The computational lead is Nishal Shah, assistant professor of electrical and computer engineering at Rice and a McNair Scholar, who is a member of Rice’s Ken Kennedy Institute and the Rice Neuroengineering Initiative. Shah’s team is responsible for building the decoder that translates cortical neural activity into commands for the robotic system.

Nicole Provenza, assistant professor of neurosurgery at BCM and a McNair Scholar, is the Baylor principal investigator for BrainGate. Behnaam Aazhang, Rice’s J.S. Abercrombie Professor and director of the Rice Brain Institute, is co-director of the Rice Neuroengineering Initiative coordinating the Rice side of the partnership.

The BrainGate clinical trial pathway

The trial uses the BrainGate2 protocol, the consortium’s ongoing multi-centre investigation of intracortical BCIs in paralysed patients. Eligibility requires participants to be over 18, have paralysis in arms and legs or difficulty speaking, and have a medical diagnosis such as spinal cord injury, brainstem stroke, ALS, or another degenerative motor neuron disorder. The active trial is designated as an investigational device study under FDA oversight.

The Rice-BCM addition focuses on a specific functional goal that has previously been a secondary focus across BrainGate sites: independent activities of daily living, with eating and drinking as the lead use cases. Shah described the work as “perfecting a neurally controlled robotic arm for independence” and framed the early participants as “test pilots of a brand new airplane.” The clinical-engineering partnership pulls together Baylor’s neurosurgical-clinical expertise and Rice’s computational and robotics capabilities.

Strategic context

The expansion lands at a structurally significant moment for the consortium.
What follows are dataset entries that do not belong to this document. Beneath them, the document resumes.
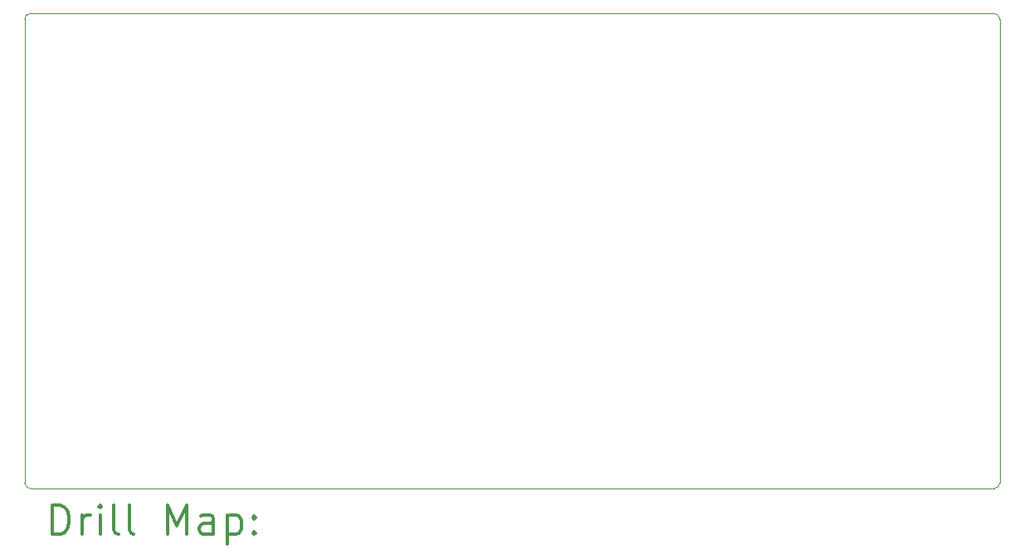
<source format=gbr>
%FSLAX45Y45*%
G04 Gerber Fmt 4.5, Leading zero omitted, Abs format (unit mm)*
G04 Created by KiCad (PCBNEW 5.1.10) date 2021-06-17 09:11:28*
%MOMM*%
%LPD*%
G01*
G04 APERTURE LIST*
%TA.AperFunction,Profile*%
%ADD10C,0.050000*%
%TD*%
%ADD11C,0.200000*%
%ADD12C,0.300000*%
G04 APERTURE END LIST*
D10*
X14590000Y-11520000D02*
G75*
G02*
X14530000Y-11460000I0J60000D01*
G01*
X14530000Y-6730000D02*
G75*
G02*
X14590000Y-6670000I60000J0D01*
G01*
X24420000Y-6670000D02*
G75*
G02*
X24480000Y-6730000I0J-60000D01*
G01*
X24480000Y-11460000D02*
G75*
G02*
X24420000Y-11520000I-60000J0D01*
G01*
X14530000Y-6730000D02*
X14530000Y-11460000D01*
X24420000Y-6670000D02*
X14590000Y-6670000D01*
X24480000Y-11460000D02*
X24480000Y-6730000D01*
X14590000Y-11520000D02*
X24420000Y-11520000D01*
D11*
D12*
X14813928Y-11988214D02*
X14813928Y-11688214D01*
X14885357Y-11688214D01*
X14928214Y-11702500D01*
X14956786Y-11731071D01*
X14971071Y-11759643D01*
X14985357Y-11816786D01*
X14985357Y-11859643D01*
X14971071Y-11916786D01*
X14956786Y-11945357D01*
X14928214Y-11973929D01*
X14885357Y-11988214D01*
X14813928Y-11988214D01*
X15113928Y-11988214D02*
X15113928Y-11788214D01*
X15113928Y-11845357D02*
X15128214Y-11816786D01*
X15142500Y-11802500D01*
X15171071Y-11788214D01*
X15199643Y-11788214D01*
X15299643Y-11988214D02*
X15299643Y-11788214D01*
X15299643Y-11688214D02*
X15285357Y-11702500D01*
X15299643Y-11716786D01*
X15313928Y-11702500D01*
X15299643Y-11688214D01*
X15299643Y-11716786D01*
X15485357Y-11988214D02*
X15456786Y-11973929D01*
X15442500Y-11945357D01*
X15442500Y-11688214D01*
X15642500Y-11988214D02*
X15613928Y-11973929D01*
X15599643Y-11945357D01*
X15599643Y-11688214D01*
X15985357Y-11988214D02*
X15985357Y-11688214D01*
X16085357Y-11902500D01*
X16185357Y-11688214D01*
X16185357Y-11988214D01*
X16456786Y-11988214D02*
X16456786Y-11831071D01*
X16442500Y-11802500D01*
X16413928Y-11788214D01*
X16356786Y-11788214D01*
X16328214Y-11802500D01*
X16456786Y-11973929D02*
X16428214Y-11988214D01*
X16356786Y-11988214D01*
X16328214Y-11973929D01*
X16313928Y-11945357D01*
X16313928Y-11916786D01*
X16328214Y-11888214D01*
X16356786Y-11873929D01*
X16428214Y-11873929D01*
X16456786Y-11859643D01*
X16599643Y-11788214D02*
X16599643Y-12088214D01*
X16599643Y-11802500D02*
X16628214Y-11788214D01*
X16685357Y-11788214D01*
X16713928Y-11802500D01*
X16728214Y-11816786D01*
X16742500Y-11845357D01*
X16742500Y-11931071D01*
X16728214Y-11959643D01*
X16713928Y-11973929D01*
X16685357Y-11988214D01*
X16628214Y-11988214D01*
X16599643Y-11973929D01*
X16871071Y-11959643D02*
X16885357Y-11973929D01*
X16871071Y-11988214D01*
X16856786Y-11973929D01*
X16871071Y-11959643D01*
X16871071Y-11988214D01*
X16871071Y-11802500D02*
X16885357Y-11816786D01*
X16871071Y-11831071D01*
X16856786Y-11816786D01*
X16871071Y-11802500D01*
X16871071Y-11831071D01*
M02*

</source>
Donoghue was named a 2026 Queen Elizabeth Prize for Engineering co-laureate earlier this year alongside cochlear implant pioneers Graeme Clark, Erwin Hochmair, Ingeborg Hochmair, and Blake Wilson; deep brain stimulation pioneers Alim Louis Benabid and Pierre Pollak; and brain-spine interface pioneers Jocelyne Bloch and Grégoire Courtine. The Queen Elizabeth Prize positioned BrainGate’s intracortical BCI lineage alongside cochlear implants, DBS, and brain-spine bridges as one of the four foundational modern neural interface technologies. Adding two new sites in the same window strengthens the consortium’s structural position as the long-running academic anchor for clinical implantable BCI research.
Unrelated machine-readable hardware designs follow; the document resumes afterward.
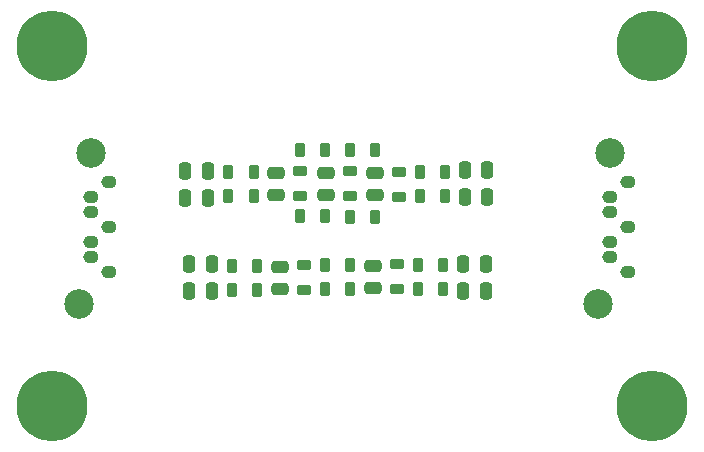
<source format=gbr>
%TF.GenerationSoftware,KiCad,Pcbnew,(5.99.0-10394-g2e15de97e0)*%
%TF.CreationDate,2021-05-18T08:03:29+02:00*%
%TF.ProjectId,BP02,42503032-2e6b-4696-9361-645f70636258,rev?*%
%TF.SameCoordinates,Original*%
%TF.FileFunction,Soldermask,Bot*%
%TF.FilePolarity,Negative*%
%FSLAX46Y46*%
G04 Gerber Fmt 4.6, Leading zero omitted, Abs format (unit mm)*
G04 Created by KiCad (PCBNEW (5.99.0-10394-g2e15de97e0)) date 2021-05-18 08:03:29*
%MOMM*%
%LPD*%
G01*
G04 APERTURE LIST*
G04 Aperture macros list*
%AMRoundRect*
0 Rectangle with rounded corners*
0 $1 Rounding radius*
0 $2 $3 $4 $5 $6 $7 $8 $9 X,Y pos of 4 corners*
0 Add a 4 corners polygon primitive as box body*
4,1,4,$2,$3,$4,$5,$6,$7,$8,$9,$2,$3,0*
0 Add four circle primitives for the rounded corners*
1,1,$1+$1,$2,$3*
1,1,$1+$1,$4,$5*
1,1,$1+$1,$6,$7*
1,1,$1+$1,$8,$9*
0 Add four rect primitives between the rounded corners*
20,1,$1+$1,$2,$3,$4,$5,0*
20,1,$1+$1,$4,$5,$6,$7,0*
20,1,$1+$1,$6,$7,$8,$9,0*
20,1,$1+$1,$8,$9,$2,$3,0*%
G04 Aperture macros list end*
%ADD10C,6.000000*%
%ADD11O,1.300000X1.100000*%
%ADD12C,2.500000*%
%ADD13RoundRect,0.218750X-0.218750X-0.381250X0.218750X-0.381250X0.218750X0.381250X-0.218750X0.381250X0*%
%ADD14RoundRect,0.250000X0.475000X-0.250000X0.475000X0.250000X-0.475000X0.250000X-0.475000X-0.250000X0*%
%ADD15RoundRect,0.250000X0.250000X0.475000X-0.250000X0.475000X-0.250000X-0.475000X0.250000X-0.475000X0*%
%ADD16RoundRect,0.250000X-0.475000X0.250000X-0.475000X-0.250000X0.475000X-0.250000X0.475000X0.250000X0*%
%ADD17RoundRect,0.218750X-0.381250X0.218750X-0.381250X-0.218750X0.381250X-0.218750X0.381250X0.218750X0*%
%ADD18RoundRect,0.218750X0.218750X0.381250X-0.218750X0.381250X-0.218750X-0.381250X0.218750X-0.381250X0*%
%ADD19RoundRect,0.250000X-0.250000X-0.475000X0.250000X-0.475000X0.250000X0.475000X-0.250000X0.475000X0*%
G04 APERTURE END LIST*
D10*
%TO.C,M1*%
X5080000Y35560000D03*
%TD*%
%TO.C,M3*%
X55880000Y5080000D03*
%TD*%
D11*
%TO.C,J1*%
X9849000Y24030000D03*
X8349000Y22760000D03*
X8349000Y21490000D03*
X9849000Y20220000D03*
X8349000Y18950000D03*
X8349000Y17680000D03*
X9849000Y16410000D03*
D12*
X7349000Y13660000D03*
X8349000Y26490000D03*
%TD*%
D11*
%TO.C,J2*%
X53824000Y24030000D03*
X52324000Y22760000D03*
X52324000Y21490000D03*
X53824000Y20220000D03*
X52324000Y18950000D03*
X52324000Y17680000D03*
X53824000Y16410000D03*
D12*
X51324000Y13660000D03*
X52324000Y26490000D03*
%TD*%
D10*
%TO.C,M4*%
X5080000Y5080000D03*
%TD*%
%TO.C,M2*%
X55880000Y35560000D03*
%TD*%
D13*
%TO.C,L10*%
X28147500Y14935200D03*
X30272500Y14935200D03*
%TD*%
D14*
%TO.C,C5*%
X24038600Y22926000D03*
X24038600Y24826000D03*
%TD*%
D13*
%TO.C,L1*%
X20000500Y24832800D03*
X22125500Y24832800D03*
%TD*%
%TO.C,L13*%
X30265900Y26695400D03*
X32390900Y26695400D03*
%TD*%
D15*
%TO.C,C12*%
X41930400Y25019000D03*
X40030400Y25019000D03*
%TD*%
D13*
%TO.C,L18*%
X36209500Y24866600D03*
X38334500Y24866600D03*
%TD*%
D16*
%TO.C,C6*%
X24333200Y16860600D03*
X24333200Y14960600D03*
%TD*%
D17*
%TO.C,L12*%
X34239200Y17064500D03*
X34239200Y14939500D03*
%TD*%
D18*
%TO.C,L19*%
X38334500Y22834600D03*
X36209500Y22834600D03*
%TD*%
D13*
%TO.C,L3*%
X20273500Y16916400D03*
X22398500Y16916400D03*
%TD*%
D17*
%TO.C,L11*%
X30261600Y24934200D03*
X30261600Y22809200D03*
%TD*%
D13*
%TO.C,L15*%
X36046900Y16992600D03*
X38171900Y16992600D03*
%TD*%
D15*
%TO.C,C2*%
X18258100Y22699200D03*
X16358100Y22699200D03*
%TD*%
D16*
%TO.C,C8*%
X32207200Y16952000D03*
X32207200Y15052000D03*
%TD*%
D18*
%TO.C,L2*%
X22125500Y22800800D03*
X20000500Y22800800D03*
%TD*%
D19*
%TO.C,C4*%
X16671600Y14767600D03*
X18571600Y14767600D03*
%TD*%
D15*
%TO.C,C3*%
X18571600Y17053600D03*
X16671600Y17053600D03*
%TD*%
D13*
%TO.C,L9*%
X28147500Y16967200D03*
X30272500Y16967200D03*
%TD*%
D18*
%TO.C,L14*%
X32390900Y21056600D03*
X30265900Y21056600D03*
%TD*%
D17*
%TO.C,L17*%
X34427200Y24913100D03*
X34427200Y22788100D03*
%TD*%
D13*
%TO.C,L16*%
X36046900Y14960600D03*
X38171900Y14960600D03*
%TD*%
%TO.C,L4*%
X20273500Y14884400D03*
X22398500Y14884400D03*
%TD*%
D17*
%TO.C,L5*%
X26070600Y24938500D03*
X26070600Y22813500D03*
%TD*%
D15*
%TO.C,C13*%
X41930400Y22733000D03*
X40030400Y22733000D03*
%TD*%
%TO.C,C10*%
X41793200Y17119600D03*
X39893200Y17119600D03*
%TD*%
D14*
%TO.C,C9*%
X32395200Y22900600D03*
X32395200Y24800600D03*
%TD*%
D19*
%TO.C,C11*%
X39893200Y14833600D03*
X41793200Y14833600D03*
%TD*%
D18*
%TO.C,L8*%
X28174500Y21107400D03*
X26049500Y21107400D03*
%TD*%
D13*
%TO.C,L7*%
X26074900Y26695400D03*
X28199900Y26695400D03*
%TD*%
D14*
%TO.C,C7*%
X28229600Y22921700D03*
X28229600Y24821700D03*
%TD*%
D15*
%TO.C,C1*%
X18258100Y24985200D03*
X16358100Y24985200D03*
%TD*%
D17*
%TO.C,L6*%
X26365200Y16973100D03*
X26365200Y14848100D03*
%TD*%
M02*

</source>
For Rice, the BrainGate site is positioned as the flagship clinical commitment for the newly launched Rice Brain Institute, which Aazhang directs. For Baylor, it brings BCM’s existing functional neurosurgery programme into direct collaboration with the academic consortium that has produced most of the foundational implantable BCI clinical data over the past two decades.

What to watch

The first signal is the timeline to first implantation at Baylor College of Medicine. The announcement does not specify a target date for the first surgery, but the BrainGate2 protocol is already active and the Baylor site can begin enrolling once participants and the investigational device pathway are aligned. The second signal is whether Sheth’s broader research interests in neuropsychiatric applications (mood, memory, depression) shape the Rice-BCM team’s future clinical questions beyond the initial motor-restoration focus. Sheth and Provenza have publicly framed the motor BCI work as a pathway into neuropsychiatric applications, which would expand the BrainGate cohort beyond paralysis indications. The third signal is whether the Rice Brain Institute attracts additional clinical-stage BCI partnerships, given its newly launched cross-disciplinary mandate.